5 min read Frontend Engineering

Modeling state with more than two outcomes

A boolean is the cheapest possible way to model state, and that’s exactly the problem. It gives you two buckets: true and false. Most of the time that’s enough, a light switch really does have two states. But a lot of state that gets modeled as a boolean during a first pass is only binary-shaped for the first version of the feature, and quietly grows a third case that has nowhere to go.

The tell is when you catch yourself asking “wait, does false here mean it never happened, or that it happened and then something else happened after it?” If you have to ask that question, the boolean has already failed and the type system isn’t going to stop you from writing the bug.

An async cancellation flag that couldn’t tell two things apart

ClockWise, a Pomodoro-style timer app, has a useTimer hook that kicks off a database write (createSession) whenever the timer starts running. That write is a promise, and while it’s in flight the user is free to do other things: pause and resume, reset the timer, or start a completely new session before the first one finished saving.

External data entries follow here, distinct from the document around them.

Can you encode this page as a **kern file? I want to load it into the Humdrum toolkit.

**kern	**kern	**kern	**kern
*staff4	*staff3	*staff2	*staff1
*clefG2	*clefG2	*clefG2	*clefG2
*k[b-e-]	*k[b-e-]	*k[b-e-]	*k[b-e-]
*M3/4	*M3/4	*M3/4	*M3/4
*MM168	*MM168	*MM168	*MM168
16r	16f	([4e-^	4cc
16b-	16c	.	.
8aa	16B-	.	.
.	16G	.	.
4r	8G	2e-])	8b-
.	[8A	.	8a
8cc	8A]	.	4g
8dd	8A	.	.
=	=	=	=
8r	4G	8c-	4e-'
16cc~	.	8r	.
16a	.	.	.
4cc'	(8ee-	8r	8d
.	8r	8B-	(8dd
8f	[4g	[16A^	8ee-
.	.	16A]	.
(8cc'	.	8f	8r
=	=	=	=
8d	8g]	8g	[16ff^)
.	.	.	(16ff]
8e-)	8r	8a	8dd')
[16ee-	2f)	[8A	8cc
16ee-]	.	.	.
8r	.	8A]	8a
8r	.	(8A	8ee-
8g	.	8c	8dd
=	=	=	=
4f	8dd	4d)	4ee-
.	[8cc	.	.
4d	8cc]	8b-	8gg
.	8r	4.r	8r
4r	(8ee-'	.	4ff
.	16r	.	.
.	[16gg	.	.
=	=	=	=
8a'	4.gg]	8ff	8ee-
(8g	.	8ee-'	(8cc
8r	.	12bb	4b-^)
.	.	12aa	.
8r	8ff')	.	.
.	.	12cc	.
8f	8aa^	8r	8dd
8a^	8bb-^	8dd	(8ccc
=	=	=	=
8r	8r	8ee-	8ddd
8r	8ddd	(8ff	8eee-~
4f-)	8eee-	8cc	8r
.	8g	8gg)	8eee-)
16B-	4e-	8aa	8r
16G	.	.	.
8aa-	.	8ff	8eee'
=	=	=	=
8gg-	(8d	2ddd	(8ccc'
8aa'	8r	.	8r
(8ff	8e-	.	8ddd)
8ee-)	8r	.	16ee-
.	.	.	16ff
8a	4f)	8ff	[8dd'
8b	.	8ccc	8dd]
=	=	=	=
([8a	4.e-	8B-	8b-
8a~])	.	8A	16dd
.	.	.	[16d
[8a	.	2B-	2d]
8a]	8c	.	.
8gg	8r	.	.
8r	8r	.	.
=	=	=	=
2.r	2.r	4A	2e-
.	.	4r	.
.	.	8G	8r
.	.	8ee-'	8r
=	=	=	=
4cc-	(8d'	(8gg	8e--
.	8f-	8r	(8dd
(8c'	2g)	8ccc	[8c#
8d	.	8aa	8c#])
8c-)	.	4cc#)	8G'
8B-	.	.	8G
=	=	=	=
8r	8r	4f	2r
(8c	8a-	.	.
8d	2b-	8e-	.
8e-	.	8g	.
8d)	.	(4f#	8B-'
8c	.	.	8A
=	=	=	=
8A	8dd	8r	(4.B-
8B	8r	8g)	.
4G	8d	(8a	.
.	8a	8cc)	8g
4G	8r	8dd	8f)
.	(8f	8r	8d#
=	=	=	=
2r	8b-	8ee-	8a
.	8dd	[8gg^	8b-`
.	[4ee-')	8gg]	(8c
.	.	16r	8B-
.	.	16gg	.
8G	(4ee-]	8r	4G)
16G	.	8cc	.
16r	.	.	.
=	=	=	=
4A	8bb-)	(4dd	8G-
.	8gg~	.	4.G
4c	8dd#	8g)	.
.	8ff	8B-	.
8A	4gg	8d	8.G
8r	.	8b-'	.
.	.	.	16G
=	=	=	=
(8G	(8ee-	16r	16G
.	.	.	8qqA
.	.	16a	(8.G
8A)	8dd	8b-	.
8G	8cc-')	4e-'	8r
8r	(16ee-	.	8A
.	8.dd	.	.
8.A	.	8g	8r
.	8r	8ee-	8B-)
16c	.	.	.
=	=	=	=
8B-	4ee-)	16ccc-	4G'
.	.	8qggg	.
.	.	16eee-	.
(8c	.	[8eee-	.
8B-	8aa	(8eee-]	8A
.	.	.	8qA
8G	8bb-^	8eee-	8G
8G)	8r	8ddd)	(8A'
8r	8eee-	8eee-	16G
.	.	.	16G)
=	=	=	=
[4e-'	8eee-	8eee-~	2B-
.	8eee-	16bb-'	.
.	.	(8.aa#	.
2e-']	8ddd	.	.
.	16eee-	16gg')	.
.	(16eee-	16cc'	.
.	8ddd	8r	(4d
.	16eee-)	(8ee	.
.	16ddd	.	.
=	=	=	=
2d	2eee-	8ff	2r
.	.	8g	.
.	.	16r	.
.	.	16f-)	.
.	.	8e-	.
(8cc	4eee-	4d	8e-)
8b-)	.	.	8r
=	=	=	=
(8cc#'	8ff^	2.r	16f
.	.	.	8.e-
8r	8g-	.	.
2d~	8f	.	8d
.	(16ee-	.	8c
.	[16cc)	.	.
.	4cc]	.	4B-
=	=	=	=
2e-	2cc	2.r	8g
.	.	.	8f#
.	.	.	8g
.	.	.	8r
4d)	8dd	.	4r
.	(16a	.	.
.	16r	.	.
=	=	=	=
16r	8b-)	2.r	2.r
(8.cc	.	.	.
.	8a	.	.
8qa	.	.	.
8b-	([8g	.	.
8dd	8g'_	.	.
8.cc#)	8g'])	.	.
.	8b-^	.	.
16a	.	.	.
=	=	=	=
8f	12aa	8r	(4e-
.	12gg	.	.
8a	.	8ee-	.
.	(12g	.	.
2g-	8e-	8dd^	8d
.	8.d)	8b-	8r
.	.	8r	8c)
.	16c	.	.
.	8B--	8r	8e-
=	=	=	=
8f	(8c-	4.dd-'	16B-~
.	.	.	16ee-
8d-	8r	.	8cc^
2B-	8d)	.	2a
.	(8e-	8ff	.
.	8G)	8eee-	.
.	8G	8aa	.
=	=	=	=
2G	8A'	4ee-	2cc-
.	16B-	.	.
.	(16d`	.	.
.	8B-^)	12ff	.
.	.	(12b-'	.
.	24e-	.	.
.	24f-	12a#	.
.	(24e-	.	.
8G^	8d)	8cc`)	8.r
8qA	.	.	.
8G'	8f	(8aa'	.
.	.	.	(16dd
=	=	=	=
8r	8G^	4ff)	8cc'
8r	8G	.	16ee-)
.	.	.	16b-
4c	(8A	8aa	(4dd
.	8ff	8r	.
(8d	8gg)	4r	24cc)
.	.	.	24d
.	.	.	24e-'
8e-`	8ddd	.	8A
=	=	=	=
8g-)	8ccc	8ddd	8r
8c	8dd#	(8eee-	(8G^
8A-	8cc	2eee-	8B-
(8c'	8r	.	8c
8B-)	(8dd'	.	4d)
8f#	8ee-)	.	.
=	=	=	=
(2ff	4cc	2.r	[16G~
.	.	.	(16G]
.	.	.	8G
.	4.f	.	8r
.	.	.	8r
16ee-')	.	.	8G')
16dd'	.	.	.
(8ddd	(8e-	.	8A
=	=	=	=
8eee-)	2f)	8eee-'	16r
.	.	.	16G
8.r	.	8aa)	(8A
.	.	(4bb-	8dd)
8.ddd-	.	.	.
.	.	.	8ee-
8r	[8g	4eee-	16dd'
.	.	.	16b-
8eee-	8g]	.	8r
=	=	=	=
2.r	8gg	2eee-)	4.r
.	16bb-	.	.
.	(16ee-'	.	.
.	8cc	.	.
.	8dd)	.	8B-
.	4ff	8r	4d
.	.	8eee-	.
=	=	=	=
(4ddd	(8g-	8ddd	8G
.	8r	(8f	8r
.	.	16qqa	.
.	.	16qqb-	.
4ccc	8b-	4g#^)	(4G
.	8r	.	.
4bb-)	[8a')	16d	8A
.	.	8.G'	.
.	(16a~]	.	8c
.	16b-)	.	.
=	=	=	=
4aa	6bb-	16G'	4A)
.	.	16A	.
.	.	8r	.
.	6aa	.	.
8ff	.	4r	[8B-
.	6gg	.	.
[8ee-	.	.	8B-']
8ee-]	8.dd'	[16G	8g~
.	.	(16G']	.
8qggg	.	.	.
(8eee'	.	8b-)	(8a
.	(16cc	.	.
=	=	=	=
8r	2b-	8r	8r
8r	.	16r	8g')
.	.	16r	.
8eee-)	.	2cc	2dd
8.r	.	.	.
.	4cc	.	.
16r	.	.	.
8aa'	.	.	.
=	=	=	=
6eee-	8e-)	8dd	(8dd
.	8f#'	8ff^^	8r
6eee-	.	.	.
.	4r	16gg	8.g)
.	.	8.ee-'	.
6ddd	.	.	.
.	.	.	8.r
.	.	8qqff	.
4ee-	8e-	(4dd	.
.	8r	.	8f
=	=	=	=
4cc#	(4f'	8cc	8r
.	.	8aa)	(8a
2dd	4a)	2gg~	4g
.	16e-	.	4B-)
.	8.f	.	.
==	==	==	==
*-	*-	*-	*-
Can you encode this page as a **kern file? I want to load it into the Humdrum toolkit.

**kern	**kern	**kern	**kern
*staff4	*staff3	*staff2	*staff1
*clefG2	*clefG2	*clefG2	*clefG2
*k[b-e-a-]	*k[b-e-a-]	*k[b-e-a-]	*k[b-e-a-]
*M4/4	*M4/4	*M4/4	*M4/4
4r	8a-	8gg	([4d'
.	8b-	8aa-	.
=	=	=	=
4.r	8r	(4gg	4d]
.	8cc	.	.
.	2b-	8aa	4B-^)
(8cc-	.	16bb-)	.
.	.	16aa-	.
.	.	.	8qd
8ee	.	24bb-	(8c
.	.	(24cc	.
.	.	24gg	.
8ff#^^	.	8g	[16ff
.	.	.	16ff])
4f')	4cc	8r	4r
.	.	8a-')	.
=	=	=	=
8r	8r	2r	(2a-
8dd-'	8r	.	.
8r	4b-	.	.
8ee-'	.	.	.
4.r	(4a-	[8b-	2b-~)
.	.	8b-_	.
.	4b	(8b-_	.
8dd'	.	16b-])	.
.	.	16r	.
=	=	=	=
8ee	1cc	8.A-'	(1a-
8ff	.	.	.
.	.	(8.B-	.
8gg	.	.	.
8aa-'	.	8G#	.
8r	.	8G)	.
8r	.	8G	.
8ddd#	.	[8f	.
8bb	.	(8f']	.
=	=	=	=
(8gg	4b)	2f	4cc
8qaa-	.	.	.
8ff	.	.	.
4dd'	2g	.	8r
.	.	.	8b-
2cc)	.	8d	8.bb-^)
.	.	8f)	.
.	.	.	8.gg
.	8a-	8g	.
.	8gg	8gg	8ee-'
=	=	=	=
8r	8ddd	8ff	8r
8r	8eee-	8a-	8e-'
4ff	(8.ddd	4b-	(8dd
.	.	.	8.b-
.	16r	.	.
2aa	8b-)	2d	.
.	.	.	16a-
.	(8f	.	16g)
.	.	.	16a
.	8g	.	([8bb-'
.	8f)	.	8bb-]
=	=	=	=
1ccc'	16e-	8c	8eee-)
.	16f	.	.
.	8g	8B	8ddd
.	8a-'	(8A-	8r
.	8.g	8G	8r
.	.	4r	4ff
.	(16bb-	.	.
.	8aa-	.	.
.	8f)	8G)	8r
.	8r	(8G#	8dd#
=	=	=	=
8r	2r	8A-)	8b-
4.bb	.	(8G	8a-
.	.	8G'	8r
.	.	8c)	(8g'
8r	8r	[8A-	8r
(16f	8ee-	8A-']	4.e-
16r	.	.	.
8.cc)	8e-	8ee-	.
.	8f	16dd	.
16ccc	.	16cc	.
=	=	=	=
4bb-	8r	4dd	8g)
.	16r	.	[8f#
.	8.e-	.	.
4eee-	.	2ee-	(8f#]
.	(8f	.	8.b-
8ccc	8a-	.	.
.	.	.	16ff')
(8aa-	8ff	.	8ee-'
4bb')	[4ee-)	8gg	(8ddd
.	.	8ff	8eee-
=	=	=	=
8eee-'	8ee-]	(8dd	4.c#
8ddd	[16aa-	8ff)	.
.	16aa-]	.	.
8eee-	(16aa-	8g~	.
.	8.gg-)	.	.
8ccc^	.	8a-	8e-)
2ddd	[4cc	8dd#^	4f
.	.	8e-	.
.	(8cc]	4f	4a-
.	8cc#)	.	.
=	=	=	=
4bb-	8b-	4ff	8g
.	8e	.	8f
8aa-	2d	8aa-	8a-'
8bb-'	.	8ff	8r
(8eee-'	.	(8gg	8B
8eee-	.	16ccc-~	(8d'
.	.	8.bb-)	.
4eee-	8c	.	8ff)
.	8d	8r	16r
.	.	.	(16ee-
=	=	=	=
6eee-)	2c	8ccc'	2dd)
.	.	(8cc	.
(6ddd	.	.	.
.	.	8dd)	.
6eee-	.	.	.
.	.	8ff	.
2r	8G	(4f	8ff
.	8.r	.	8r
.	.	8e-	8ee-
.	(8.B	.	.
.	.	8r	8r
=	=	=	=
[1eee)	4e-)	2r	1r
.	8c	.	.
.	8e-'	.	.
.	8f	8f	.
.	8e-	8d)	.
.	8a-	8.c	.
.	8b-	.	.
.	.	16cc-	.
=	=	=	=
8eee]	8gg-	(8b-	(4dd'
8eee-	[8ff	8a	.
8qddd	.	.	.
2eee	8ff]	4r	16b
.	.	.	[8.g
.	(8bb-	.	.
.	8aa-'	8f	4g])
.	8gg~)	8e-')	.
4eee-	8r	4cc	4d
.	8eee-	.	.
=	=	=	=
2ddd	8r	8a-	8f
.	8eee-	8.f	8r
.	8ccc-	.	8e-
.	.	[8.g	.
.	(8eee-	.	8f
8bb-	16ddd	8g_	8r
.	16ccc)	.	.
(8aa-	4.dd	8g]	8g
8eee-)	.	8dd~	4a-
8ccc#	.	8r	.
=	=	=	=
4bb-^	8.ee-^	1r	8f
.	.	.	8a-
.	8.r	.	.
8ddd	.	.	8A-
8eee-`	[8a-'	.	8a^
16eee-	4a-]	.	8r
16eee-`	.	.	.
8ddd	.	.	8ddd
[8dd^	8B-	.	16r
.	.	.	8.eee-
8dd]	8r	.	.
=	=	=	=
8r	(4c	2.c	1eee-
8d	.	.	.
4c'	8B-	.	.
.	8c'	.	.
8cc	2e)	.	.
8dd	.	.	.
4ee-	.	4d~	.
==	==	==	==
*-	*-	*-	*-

The naive way to handle “ignore this write if it’s stale” is a ref that flips to true when you want to cancel:

const cancelledRef = useRef(false);

const createAndTrack = async () => {
  const promise = createSession(/* ... */);
  const session = await promise;
  if (cancelledRef.current) return; // stale, ignore
  useTimerStore.getState().setActiveSessionId(session.id);
};

This looks right and works fine for the single case it was built for: user resets the timer, cancelledRef.current = true, the in-flight write gets dropped when it resolves. The problem shows up once a second write can start before the first one finishes. Resetting the timer sets cancelledRef.current = true so write #1 gets dropped, correctly. But if the user then immediately starts a new session, that new session also needs write #1 ignored, and needs write #2 to succeed. cancelledRef has no way to express that. It’s already true from the reset, so if you don’t reset it, write #2 also gets treated as cancelled. If you do reset it back to false when the new session starts, you’ve just told write #1 “actually, you’re not cancelled anymore,” and now a stale save from a session the user already abandoned lands in the store, stomping the new session’s data. Either way, the boolean is wrong for one of the two writes, because it’s being asked to answer a question it can’t represent: cancelled by what?

The actual fix in src/hooks/useTimer.ts replaces the boolean with a monotonically increasing counter:

const sessionGenerationRef = useRef(0);

useEffect(() => {
  if (status !== 'running' || active_session_id || !user) return;

  const myGeneration = ++sessionGenerationRef.current;
  const promise = createSession(/* ... */)
    .then((session) => {
      if (sessionGenerationRef.current !== myGeneration) {
        // Timer was reset before session creation resolved -- clean up
        deleteSession(user.uid, session.id).catch(() => {});
        return session.id;
      }
      useTimerStore.getState().setActiveSessionId(session.id);
      return session.id;
    });

  return () => {
    if (sessionGenerationRef.current === myGeneration) {
      sessionGenerationRef.current++;
    }
  };
}, [status, active_session_id, user]);

Every time a session-creating write starts, it stamps itself with the current generation and bumps the counter. When the write resolves, it checks whether the generation it was stamped with still matches the current one. If a newer write has started in the meantime, the counter has moved on, and the old write knows it’s stale without anyone having to explicitly flip a flag for it. Two in-flight writes can be in two different states at once, “still current” and “superseded”, because the counter can hold more than two values. A boolean can’t.

The same shape, modeled correctly from the start

Contrast that with Booking.status in cal-agent, a scheduling app, defined in prisma/schema.prisma as an enum:

status BookingStatus @default(PENDING)

A booking is never just “confirmed: true/false.” It can be pending, confirmed, cancelled, or completed, and the app also needs to know when and by whom a cancellation happened, which is why the schema carries cancelledAt, cancelledBy, and cancellationReason alongside the enum. If someone had modeled this as isConfirmed: boolean, the first time product asked “can the host cancel a confirmed booking and have it show up differently from one that was never confirmed,” the answer would have required either a second boolean bolted on next to the first, or a rewrite. The enum didn’t need a rewrite because it already had room for the states nobody had asked for yet.

The general rule

Reach for a boolean when there really are only two states and no plausible third one is coming. The moment you’re using absence of true to mean two different things, “hasn’t happened” and “happened, then got invalidated”, stop and name the third state explicitly. An enum, a status field, or a counter that only moves forward will all do this correctly. A boolean guarded by comments explaining what false “really” means in this particular code path is a sign the type is lying about how much state it can hold.